Do-it-yourself repairs are certainly not new. Home and garden shows and networks (HGTV and The DYI Network) have glamorized being handy. That’s not necessarily a bad thing, however, in an effort to save money, the DYI option could backfire. Some projects could actually cost additional time and may be more headache or/and danger to your personal health and safety.
Here are 3 areas home owners should call in the professionals.
- ANYTHING plumbing that pertains to Potable (sanitary) water and the waste lines (AKA – Sewer System). Your plumbing system distributes safe drinking water. You also use this water to prepare food. Complex pressurized water systems can include welding (copper pipes) and special pipe-fitting. Once the water is used it must be discarded. Waste line repairs are not only yucky but in some jurisdictions may be subject to municipal inspections and/or permitting. Leave repairs to your main plumbing system to a Pro.
- ANYTHING electrical. This is a HUGE no-no zone to the DYI expert. It’s true, electrical work seems rather simple on the surface. Caution! – Things can get dangerous and complicated quickly. So if you find yourself standing in front of an open panel of wires wondering which one connects where you should STOP and leave the electrical repairs to a Pro.
- Garage Door Repairs. This is the largest moving object in your home. Garage doors are heavy and cumbersome, most have complicated springs, cables and pulleys are under extreme tension. Serious injury can occur if you either deliberately or accidentally loosen or remove the wrong part. It’s OK to maintain safe operation of the door, but leave garage door repairs to a Pro.
These DIY Celebs Agree!
Grab a cup-o-joe and listen to married hosts Mark & Theresa as they interview DIY experts and celebrities, share how-to tips, and more on MyFixitUpLife. From demo to decorating, they’re breaking down the DIY dilemma with a few of your favorite experts.
DIY Network’s Mike Holmes shares how he tools up Holmes Makes it Right sites to keep them safe and movin’ at full-tilt boogie speed.
Restaurant Impossible designer Taniya Nayak will dial us in on when it’s best to DIY or hire a pro…and ‘Roger That!’ hosts and designers Roger Stout-Hazard and Chris Stout-Hazard give get-it-done advice for going all-in or subbing it out.
For Pros Only!
Check out this example of the type repair you’ll want to leave to a Garage Door Repair Professional!

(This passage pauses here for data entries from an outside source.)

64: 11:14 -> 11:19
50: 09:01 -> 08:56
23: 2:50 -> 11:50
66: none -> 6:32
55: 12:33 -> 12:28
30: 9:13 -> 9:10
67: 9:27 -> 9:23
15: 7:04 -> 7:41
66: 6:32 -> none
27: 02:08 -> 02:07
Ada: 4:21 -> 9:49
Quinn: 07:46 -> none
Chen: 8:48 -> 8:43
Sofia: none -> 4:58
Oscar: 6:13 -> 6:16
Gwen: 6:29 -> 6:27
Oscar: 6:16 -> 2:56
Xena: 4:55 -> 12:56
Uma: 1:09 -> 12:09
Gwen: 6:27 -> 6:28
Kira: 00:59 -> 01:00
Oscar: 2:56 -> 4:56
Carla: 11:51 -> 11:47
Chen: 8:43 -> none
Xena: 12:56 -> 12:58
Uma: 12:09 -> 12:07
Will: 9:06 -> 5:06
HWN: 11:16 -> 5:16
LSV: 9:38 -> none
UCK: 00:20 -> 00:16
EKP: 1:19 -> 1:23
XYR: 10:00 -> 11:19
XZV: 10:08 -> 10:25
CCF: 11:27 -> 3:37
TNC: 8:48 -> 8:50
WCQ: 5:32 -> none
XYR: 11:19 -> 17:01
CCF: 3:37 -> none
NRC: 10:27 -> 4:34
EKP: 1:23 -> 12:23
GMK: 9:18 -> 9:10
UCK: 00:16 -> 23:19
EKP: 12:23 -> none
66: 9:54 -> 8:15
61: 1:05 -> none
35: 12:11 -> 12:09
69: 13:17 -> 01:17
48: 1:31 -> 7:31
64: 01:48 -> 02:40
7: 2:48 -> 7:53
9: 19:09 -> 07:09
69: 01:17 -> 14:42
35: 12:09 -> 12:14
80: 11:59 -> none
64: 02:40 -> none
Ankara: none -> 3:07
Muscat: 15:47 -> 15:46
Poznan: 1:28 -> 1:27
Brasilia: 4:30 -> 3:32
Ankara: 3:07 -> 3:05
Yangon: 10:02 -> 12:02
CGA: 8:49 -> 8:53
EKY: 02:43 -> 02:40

A few notables with respect to this video:
- the springs (right and left) are not the same size
- one side is “torqued” or tightened more than the other
- when balanced the door should not move up or down [on its own] when operated manually
- the most common grade of torsion springs have an expected life of about 10,000 cycles (yes, they wear out)
- energy supplied by the springs is 563 foot-pounds; that’s like throwing a 50-lb sack of cement up a 11-foot flight of stairs. Or catching a 50-lb sack of cement dropped from 11 feet up
Thank you Richard Kinch for some of the above data, who said:
This work is risky, but the risk is comparable to doing your own car repairs, or climbing on the roof of your house to clean your gutters. These are dangerous things that many people can do safely, but that safety depends on intelligent understanding and application of proper techniques.
But I say…leave this one to the Pros!